▶ **What you are asked to do**:
From the first line to the last, print the material exactly, skipping the pictures.

▶ **Record set**:
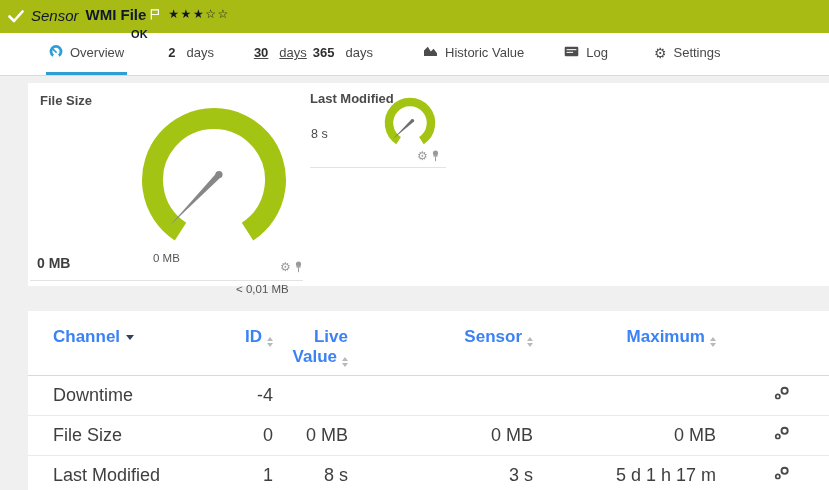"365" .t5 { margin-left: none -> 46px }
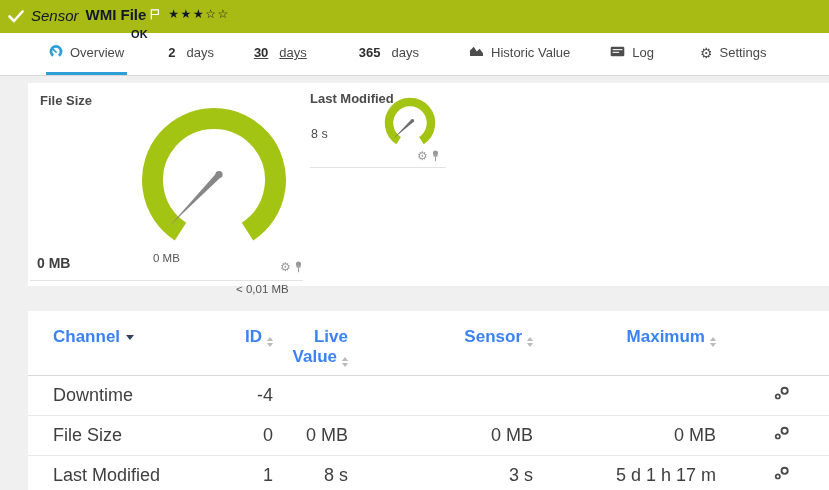"Channel" thead th { color: #3b82f6 -> #a21caf; font-size: 17px -> 11px }
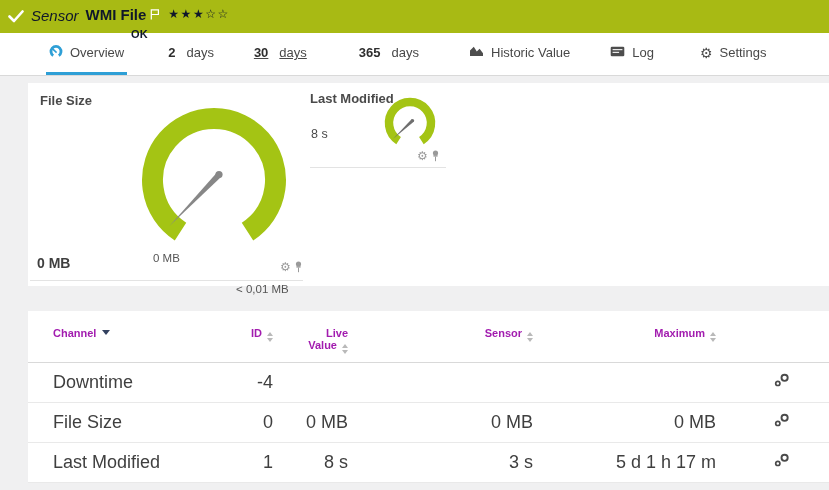"Live" div { text: Live -> Last }
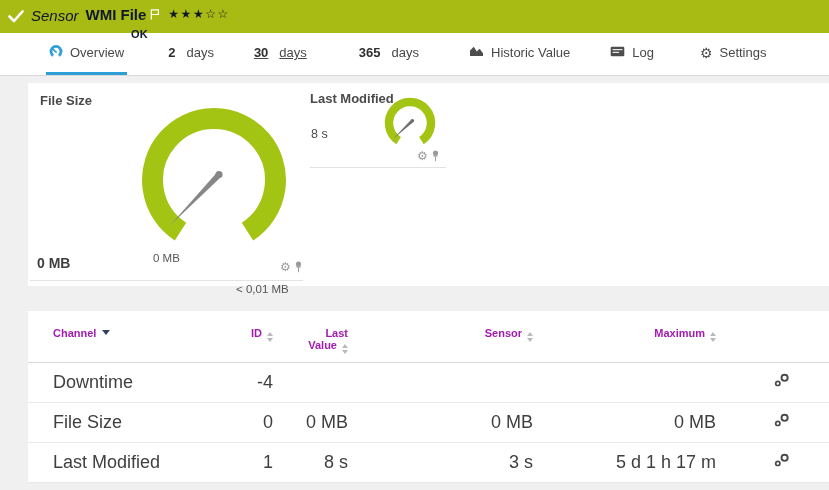"Downtime" tbody td { font-size: 18px -> 12px }
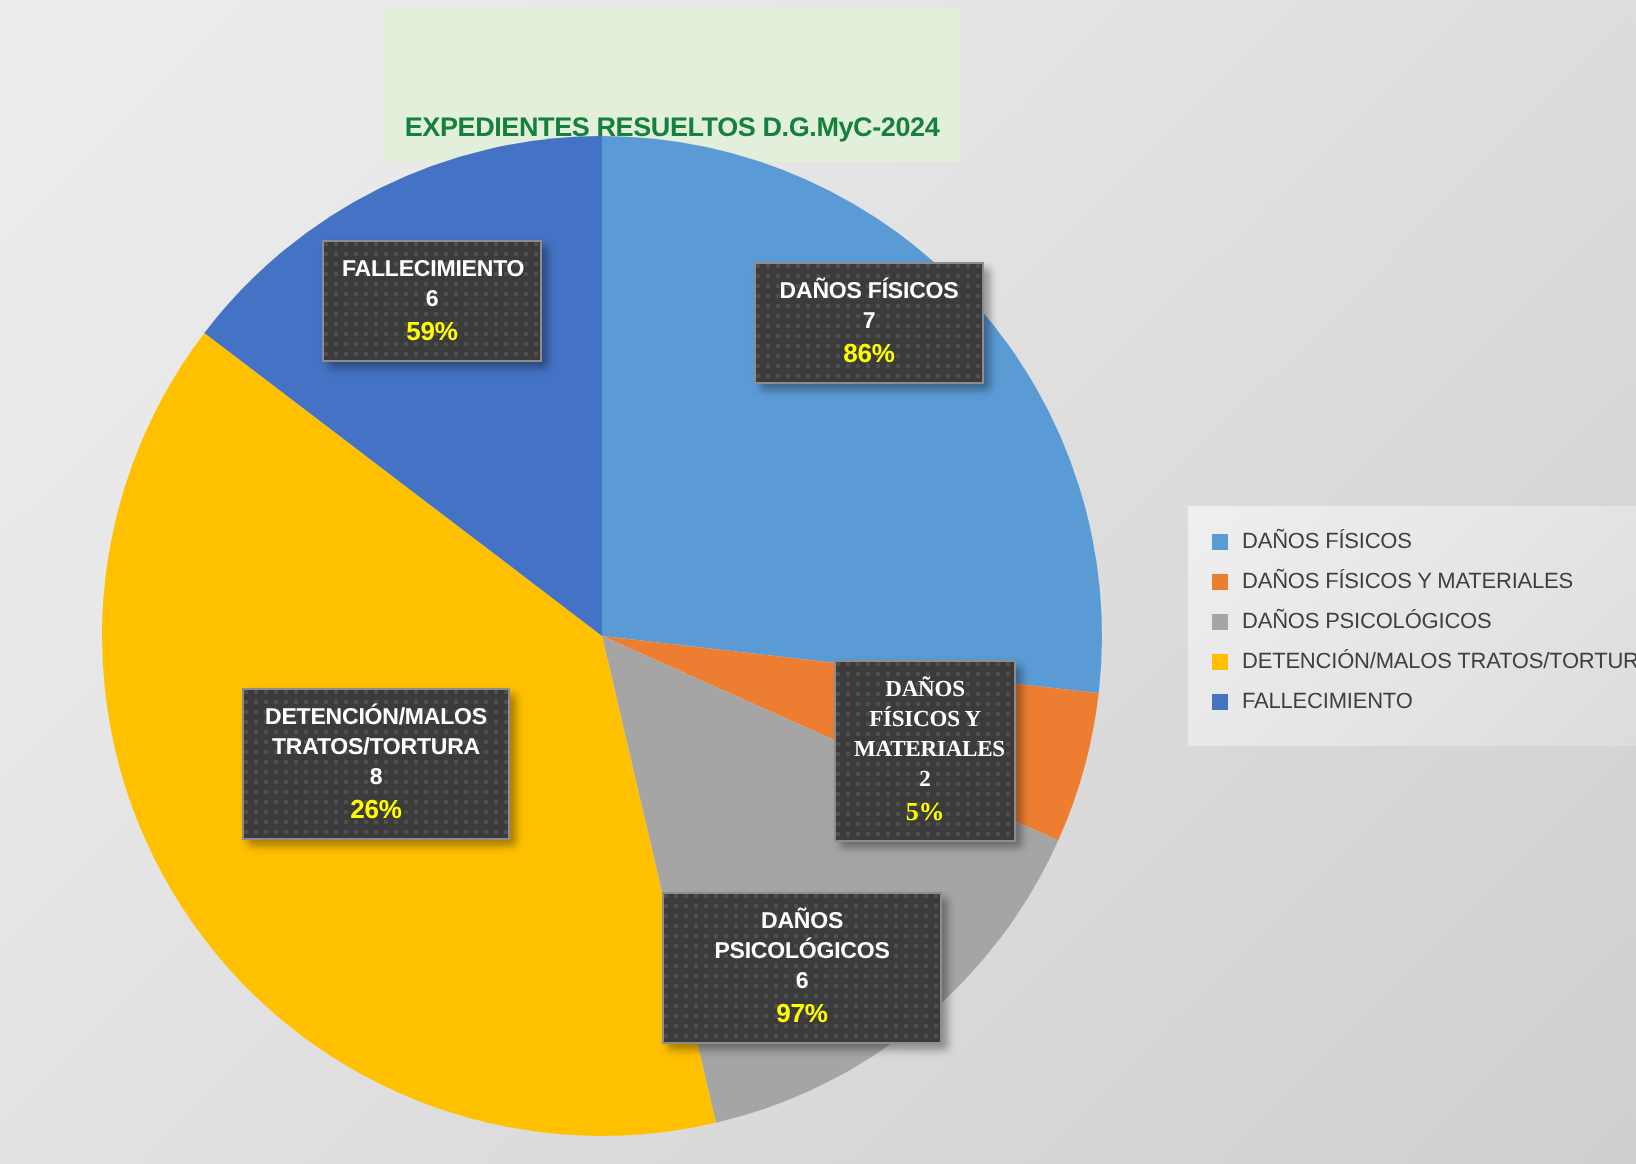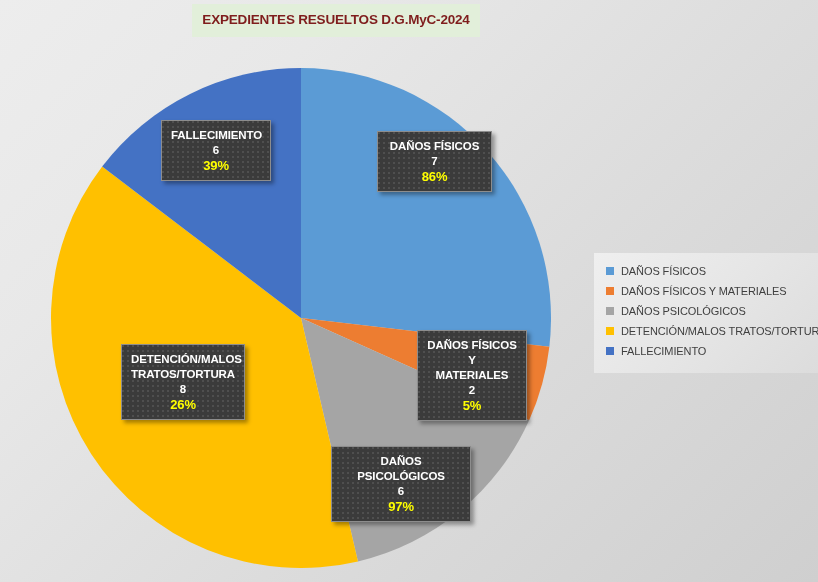"EXPEDIENTES RESUELTOS D.G.MyC-2024" .title-line { color: #7f1d1d -> #15803d; margin-top: none -> 44px }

▶ **Your response**:
"365" .t5 { margin-left: none -> 46px }
"Channel" thead th { color: #3b82f6 -> #a21caf; font-size: 17px -> 11px }
"Live" div { text: Live -> Last }
"Downtime" tbody td { font-size: 18px -> 12px }
"EXPEDIENTES RESUELTOS D.G.MyC-2024" .title-line { color: #7f1d1d -> #15803d; margin-top: none -> 44px }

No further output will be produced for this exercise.